Your assignment. Which lines below mention "donors"? Pick each one out.

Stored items
————

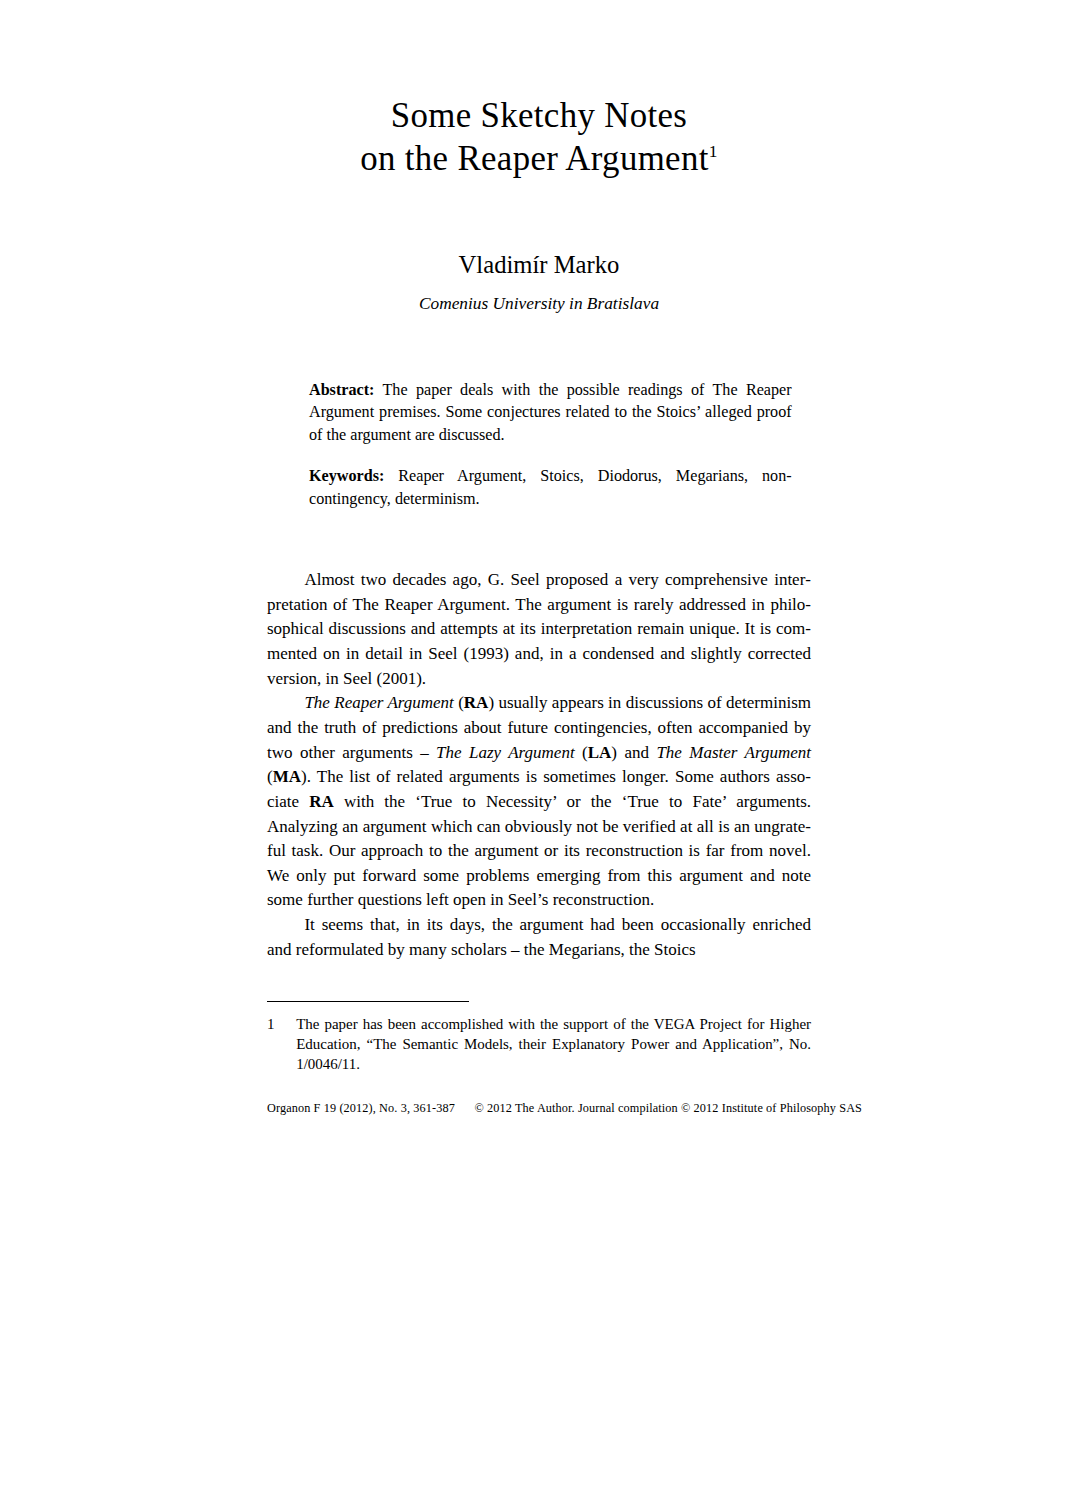Some Sketchy Notes
on the Reaper Argument1
Vladimír Marko
Comenius University in Bratislava
Abstract: The paper deals with the possible readings of The Reaper Argument premises. Some conjectures related to the Stoics’ alleged proof of the argument are discussed.
Keywords: Reaper Argument, Stoics, Diodorus, Megarians, non-contingency, determinism.
Almost two decades ago, G. Seel proposed a very comprehensive interpretation of The Reaper Argument. The argument is rarely addressed in philosophical discussions and attempts at its interpretation remain unique. It is commented on in detail in Seel (1993) and, in a condensed and slightly corrected version, in Seel (2001).
The Reaper Argument (RA) usually appears in discussions of determinism and the truth of predictions about future contingencies, often accompanied by two other arguments – The Lazy Argument (LA) and The Master Argument (MA). The list of related arguments is sometimes longer. Some authors associate RA with the ‘True to Necessity’ or the ‘True to Fate’ arguments. Analyzing an argument which can obviously not be verified at all is an ungrateful task. Our approach to the argument or its reconstruction is far from novel. We only put forward some problems emerging from this argument and note some further questions left open in Seel’s reconstruction.
It seems that, in its days, the argument had been occasionally enriched and reformulated by many scholars – the Megarians, the Stoics
1
The paper has been accomplished with the support of the VEGA Project for Higher Education, “The Semantic Models, their Explanatory Power and Application”, No. 1/0046/11.
Organon F 19 (2012), No. 3, 361-387 © 2012 The Author. Journal compilation © 2012 Institute of Philosophy SAS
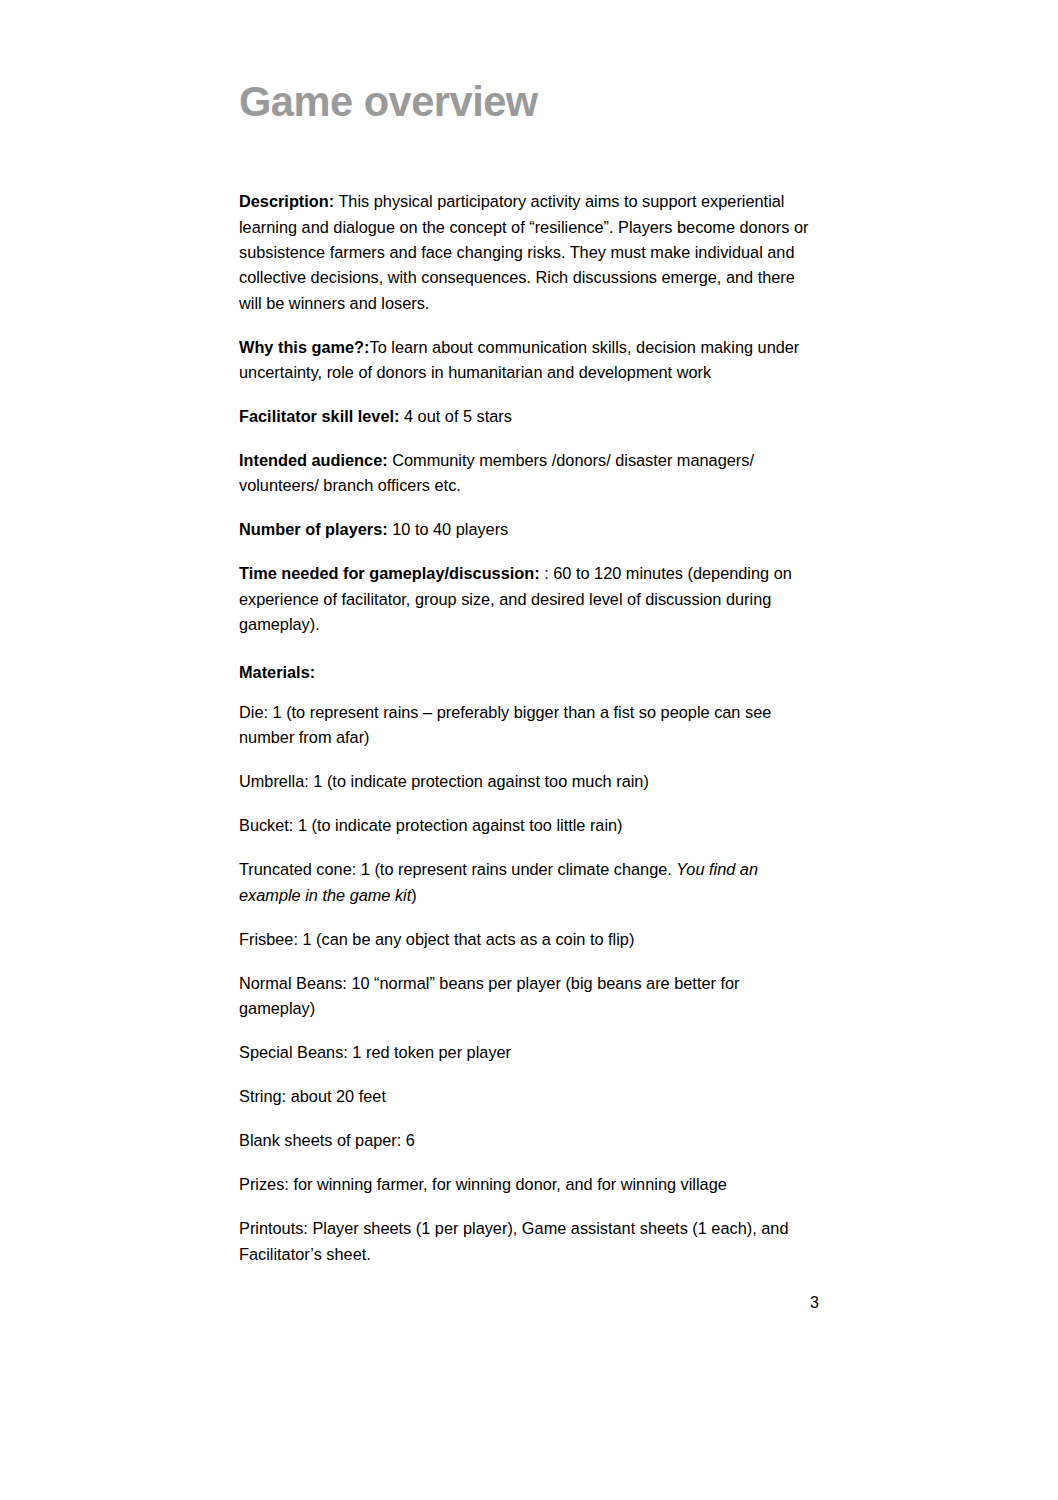Game overview
Description: This physical participatory activity aims to support experiential learning and dialogue on the concept of “resilience”. Players become donors or subsistence farmers and face changing risks. They must make individual and collective decisions, with consequences. Rich discussions emerge, and there will be winners and losers.
Why this game?: To learn about communication skills, decision making under uncertainty, role of donors in humanitarian and development work
Facilitator skill level: 4 out of 5 stars
Intended audience: Community members /donors/ disaster managers/ volunteers/ branch officers etc.
Number of players: 10 to 40 players
Time needed for gameplay/discussion: : 60 to 120 minutes (depending on experience of facilitator, group size, and desired level of discussion during gameplay).
Materials:
Die: 1 (to represent rains – preferably bigger than a fist so people can see number from afar)
Umbrella: 1 (to indicate protection against too much rain)
Bucket: 1 (to indicate protection against too little rain)
Truncated cone: 1 (to represent rains under climate change. You find an example in the game kit)
Frisbee: 1 (can be any object that acts as a coin to flip)
Normal Beans: 10 “normal” beans per player (big beans are better for gameplay)
Special Beans: 1 red token per player
String: about 20 feet
Blank sheets of paper: 6
Prizes: for winning farmer, for winning donor, and for winning village
Printouts: Player sheets (1 per player), Game assistant sheets (1 each), and Facilitator’s sheet.
3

————

Answer to this task.
Description: This physical participatory activity aims to support experiential learning and dialogue on the concept of “resilience”. Players become donors or subsistence farmers and face changing risks. They must make individual and collective decisions, with consequences. Rich discussions emerge, and there will be winners and losers.
Why this game?: To learn about communication skills, decision making under uncertainty, role of donors in humanitarian and development work
Intended audience: Community members /donors/ disaster managers/ volunteers/ branch officers etc.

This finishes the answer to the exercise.